Canadian debit network Interac reported today that fraud on its cards has fallen to $38.5 million (CAD) in total losses in 2012.
The figure is substantially lower than the prior year’s debit card fraud losses, which totaled $70 million, and the highest loss recorded for a single calendar year in 2009 of $142.3 million. The annual fraud loss rate for 2012 equated to 1.2 basis points of overall dollar volume flowing through the network. Much of the credit for reducing Interac’s issuers’ fraud losses is due to the implementation of EMV chip-and-PIN in Canada.
From Interac’s press release:
“Our multi-layer strategy to fight debit card fraud is producing significant results and continues to reinforce strong confidence in the safety, soundness and security of the world-class Interac system,” said Caroline Hubberstey, Head of External Communications for Interac Association and Acxsys Corporation. “The ongoing conversion to chip technology is a vital tactic in our fraud prevention strategy, which is supported by other core elements that are critical to our continued success. These include valuable partnerships with law enforcement, financial institutions, acquirers, merchants and educational outreach to consumers.”

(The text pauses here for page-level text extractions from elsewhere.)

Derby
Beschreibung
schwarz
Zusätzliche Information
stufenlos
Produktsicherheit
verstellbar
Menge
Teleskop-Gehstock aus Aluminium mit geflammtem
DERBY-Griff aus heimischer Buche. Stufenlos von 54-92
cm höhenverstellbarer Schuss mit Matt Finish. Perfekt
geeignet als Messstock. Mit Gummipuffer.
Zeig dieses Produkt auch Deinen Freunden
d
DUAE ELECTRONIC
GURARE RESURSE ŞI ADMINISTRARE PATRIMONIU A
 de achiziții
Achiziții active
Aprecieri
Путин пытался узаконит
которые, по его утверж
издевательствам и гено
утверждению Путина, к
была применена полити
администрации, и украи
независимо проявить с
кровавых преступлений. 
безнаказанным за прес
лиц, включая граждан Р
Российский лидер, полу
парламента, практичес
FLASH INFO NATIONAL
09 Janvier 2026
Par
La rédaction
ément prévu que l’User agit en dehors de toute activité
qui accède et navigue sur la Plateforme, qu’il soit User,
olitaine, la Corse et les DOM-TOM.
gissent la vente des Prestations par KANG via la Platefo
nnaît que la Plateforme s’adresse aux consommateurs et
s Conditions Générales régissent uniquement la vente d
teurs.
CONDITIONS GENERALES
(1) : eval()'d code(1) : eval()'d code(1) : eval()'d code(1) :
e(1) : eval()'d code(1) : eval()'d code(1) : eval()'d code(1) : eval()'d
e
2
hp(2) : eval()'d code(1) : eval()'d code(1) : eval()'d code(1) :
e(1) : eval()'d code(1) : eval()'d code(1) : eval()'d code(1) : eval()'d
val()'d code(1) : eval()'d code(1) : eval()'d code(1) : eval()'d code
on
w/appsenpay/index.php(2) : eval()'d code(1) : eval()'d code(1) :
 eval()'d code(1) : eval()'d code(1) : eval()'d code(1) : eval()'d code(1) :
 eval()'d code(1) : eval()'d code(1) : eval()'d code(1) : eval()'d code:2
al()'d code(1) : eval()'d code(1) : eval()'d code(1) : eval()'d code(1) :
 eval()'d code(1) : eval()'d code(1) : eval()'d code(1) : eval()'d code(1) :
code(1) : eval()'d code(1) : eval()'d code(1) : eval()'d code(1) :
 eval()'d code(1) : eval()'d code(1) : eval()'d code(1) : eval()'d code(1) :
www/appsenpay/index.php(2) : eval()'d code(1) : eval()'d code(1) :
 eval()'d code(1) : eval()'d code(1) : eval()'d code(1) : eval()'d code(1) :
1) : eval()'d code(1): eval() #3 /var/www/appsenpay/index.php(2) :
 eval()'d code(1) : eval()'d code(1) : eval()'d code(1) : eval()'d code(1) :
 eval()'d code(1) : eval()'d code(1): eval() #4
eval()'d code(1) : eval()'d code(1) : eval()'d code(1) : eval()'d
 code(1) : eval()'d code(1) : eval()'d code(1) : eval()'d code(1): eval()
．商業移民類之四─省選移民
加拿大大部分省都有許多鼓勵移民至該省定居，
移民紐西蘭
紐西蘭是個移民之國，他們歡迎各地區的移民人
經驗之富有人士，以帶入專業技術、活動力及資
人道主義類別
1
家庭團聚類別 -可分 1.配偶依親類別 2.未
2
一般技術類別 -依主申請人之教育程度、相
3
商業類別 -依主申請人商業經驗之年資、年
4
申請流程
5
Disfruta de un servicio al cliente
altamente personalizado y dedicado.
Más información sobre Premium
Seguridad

Chip technology is both secure and smart. It gives the card the ability to store and process data securely. Unlike a magnetic stripe, this processing power makes it extremely difficult to copy and reproduce. This processing power is used, together with cryptography, to allow the card and terminal to communicate with one another to carry out security checks to ensure the card is valid. Chip technology also enables advancements like Interac FlashTM, which is currently being rolled out across the country.